Shanghai to Beijing high speed rail operator may be readying for an IPO this year, documents show

Daniel Ren
Shanghai to Beijing high speed rail operator may be readying for an IPO this year, documents show

The operator of the high-speed railway linking Shanghai and Beijing has taken its first step towards a mainland initial public offering after receiving pre-listing tutorial services from a brokerage.

According to a document ­published by the Beijing branch of the China Securities Regulatory Commission (CSRC) on Tuesday, Beijing-Shanghai High-Speed Railway is being advised by CSC Financial on a listing application, which is expected to be completed this year.

On the mainland, a potential listing candidate is required to ­receive training about relevant laws and rules before it formally files an application with the ­regulator. The procedure can take three to 12 months to complete.

The CSRC wants to ensure potential applicants comply with regulations when submitting their documents.

“Given its bulk, the mainland stock market will receive another state-owned giant when the high-speed railway operator is listed,” said Dong Jun, a Shanghai-based hedge fund manager.

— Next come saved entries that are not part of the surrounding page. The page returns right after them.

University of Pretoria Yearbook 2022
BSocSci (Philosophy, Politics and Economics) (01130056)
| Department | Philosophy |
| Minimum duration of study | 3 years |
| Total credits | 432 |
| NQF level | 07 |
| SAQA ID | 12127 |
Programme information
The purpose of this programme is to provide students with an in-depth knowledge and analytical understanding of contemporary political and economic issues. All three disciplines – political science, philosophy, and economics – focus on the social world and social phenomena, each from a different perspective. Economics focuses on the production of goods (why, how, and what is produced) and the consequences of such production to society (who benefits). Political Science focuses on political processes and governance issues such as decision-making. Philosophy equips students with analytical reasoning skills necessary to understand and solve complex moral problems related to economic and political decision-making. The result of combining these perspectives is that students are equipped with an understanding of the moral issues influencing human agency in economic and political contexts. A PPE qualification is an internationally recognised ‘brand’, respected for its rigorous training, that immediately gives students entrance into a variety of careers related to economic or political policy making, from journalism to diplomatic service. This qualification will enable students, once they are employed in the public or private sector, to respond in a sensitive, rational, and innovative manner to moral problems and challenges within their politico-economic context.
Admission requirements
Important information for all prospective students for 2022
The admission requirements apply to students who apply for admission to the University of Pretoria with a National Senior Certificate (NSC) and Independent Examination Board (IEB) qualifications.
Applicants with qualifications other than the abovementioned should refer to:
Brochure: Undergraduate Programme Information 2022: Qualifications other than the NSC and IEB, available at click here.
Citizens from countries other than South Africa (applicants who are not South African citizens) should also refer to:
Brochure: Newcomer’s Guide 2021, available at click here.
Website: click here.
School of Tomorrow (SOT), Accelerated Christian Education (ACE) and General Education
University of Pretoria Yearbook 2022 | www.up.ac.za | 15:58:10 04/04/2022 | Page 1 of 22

“A high-speed railway between Shanghai and Beijing is ­certainly of great significance to the national economy and its ­operator’s listing will draw the attention of the investing public.”

The 1,318km railway linking the mainland’s two most developed cities has carried 940 million passengers since operations began in June 2011, according to its state-owned parent, China Railway Corporation.

China Business News, citing publicly available figures, said the operator had a combined profit of 31.2 billion yuan (US$4.66 billion) between 2014 and 2017.

Beijing has been striving to ­securitise railway assets to raise public capital for further expansion.

Beijing-Shanghai High-Speed Railway has 11 shareholders with China Railway holding 51.7 per cent. Other shareholders include the National Social Security Fund pension scheme and Ping An ­Insurance.

The listing plan comes on the heels of a strong rally on mainland stock markets recently.

The Shanghai Composite Index has jumped 18 per cent this year, closing at 2,941.52 points on Tuesday.

The gauge was likely to breach the important 3,000-point level soon, analysts said.